Coursera Deep Learning Course 2 Week 1 notes: Practical aspects of Deep Learning

2017-10-20

Setting up your Machine Learning Application

Train/Dev/Test Sets

Applied ML is a highly iterative process:

You start with a simple idea.
You start coding and try it, and get the result.
Base on the outcome, you may refine the idea… and try to find a better one.

How quickly you can go around this cycle?

It seems impossible to get the correct value of hyperparameters at the first time.

Data is divided into:

Training set.
Hold-out cross validation set, or development set, or dev set.
Test set.

The workflow: you keep training your algorithm on training set, use dev set to evaluate its performance, then you can take your best model and run it on test set in order to get an unbias estimate of how your algorithm is doing.

Common proportion:

70/30: if you don’t have dev set.
60/20/20.

The goal of dev set is to help you quickly see which model is better, so dev set only need to be large enough, not exactly 20%. Similarly to test set.

So if the data is big:

98/1/1
99.5/0.4/0.1

Mismatch train/test distribution

Training set: cat pictures from internet (may have high quality image).

Dev/test sets: cat pictures from users using your app (may have low quality image).

Rule of thumps: make sure dev and test set come from same distribution.

Not having a test set might be okay. (Only dev set.)

Bias/Variance

The classify is high bias = The classify is underfitting the data.

The classify is high variance = The classify is overfitting the data.

Recap

Assume that optimal error = 0%:

Train error	1%	15%	15%	0.5%
Dev errror	11%	16%	30%	1%
	high variance	high bias	both	low bias, low variance

Basic Recipe for Machine Learning

High bias? (training data performance):

Bigger network.
Training longer.
Neural Networks architecture search.

High variance? (dev set performance):

More data.
Regularization.
Neural Networks architecture search.

We don’t have tools to reduce bias/variance without hurting the other one => Bias Variance tradeoff.

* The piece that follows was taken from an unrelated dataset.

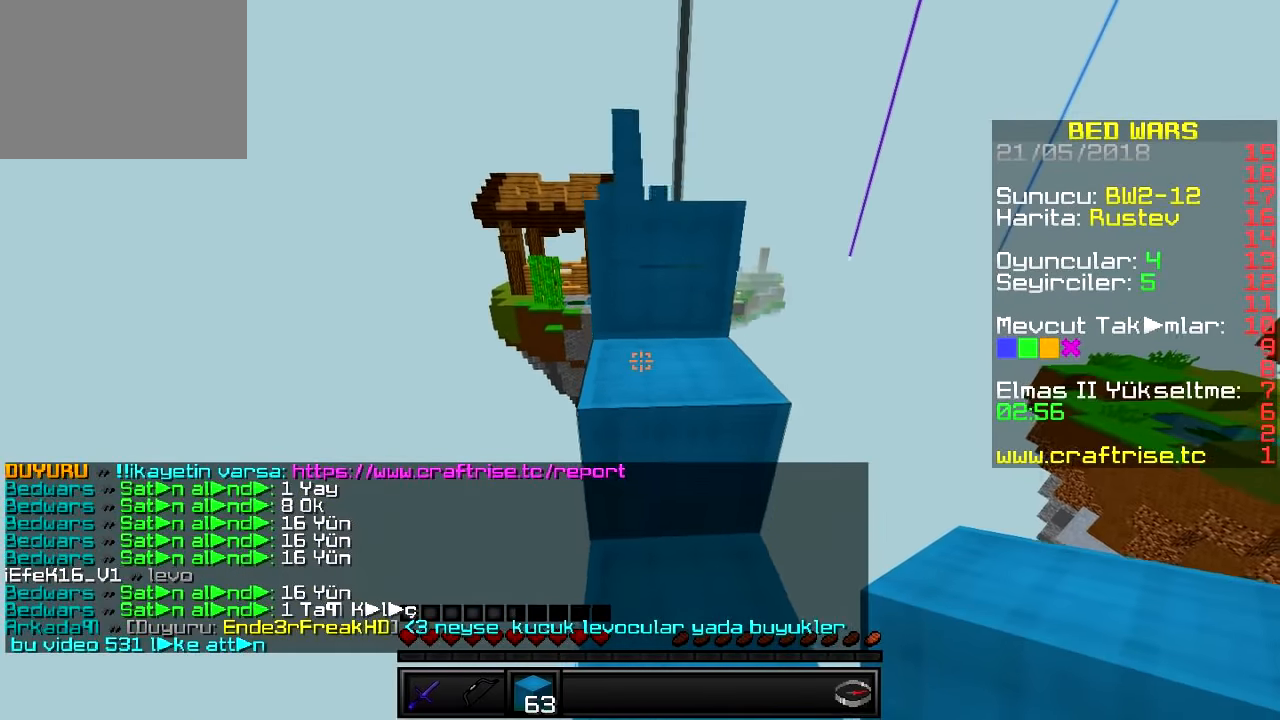
{"keys": ["w"], "events": []}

Regularizing your neural network

Regularization

L2 regularization:

$\left \| w \right \|_{2}^{2} = \sum_{j=1}^{n_x}w_{j}^{2} = w^{T}w$

L1 regularization:

$\left \| w \right \|_{1} = \sum_{j=1}^{n_x}\left | w_{j} \right |$

Regularization term in neural network:

$\frac{\lambda}{2m}\sum_{l=1}^{L}\left \| w^{[l]}\right \|^{2}_{F}$

where $\left \| w^{[l]}\right \|^{2}_{F} = \sum_{i=1}^{n^{[l]}}\sum_{j=1}^{n^{[l-1]}}(w_{ij})^{2}$ is called Frobenius norm. (L2 for matrix).

The alternative name for L2 regularization is weight decay.

Why regularization reduces overfitting?

Regularization makes $w^{[l]} \approx 0$ , thus reduce the impact of a lot of hidden units, and the neural network may become simpler:

Figure 1. Regularization makes the neural network simpler. Source: Coursera Deep Learning course

Another intuition: in case of using $tanh$ as activation function:

If $\lambda$ large, $w^{[l]}$ is penalized much and become small, and $z^{[l]} = w^{[l]}a^{[l-1]} + b^{[l]}$ small, then $tanh(z^{[l]})$ will be roughly linear:

Figure 2. The red roughly linear part of tanh function when z is small. Source: Coursera Deep Learning course

Every layer will be roughly linear, and as a result: the neural network is just a linear network.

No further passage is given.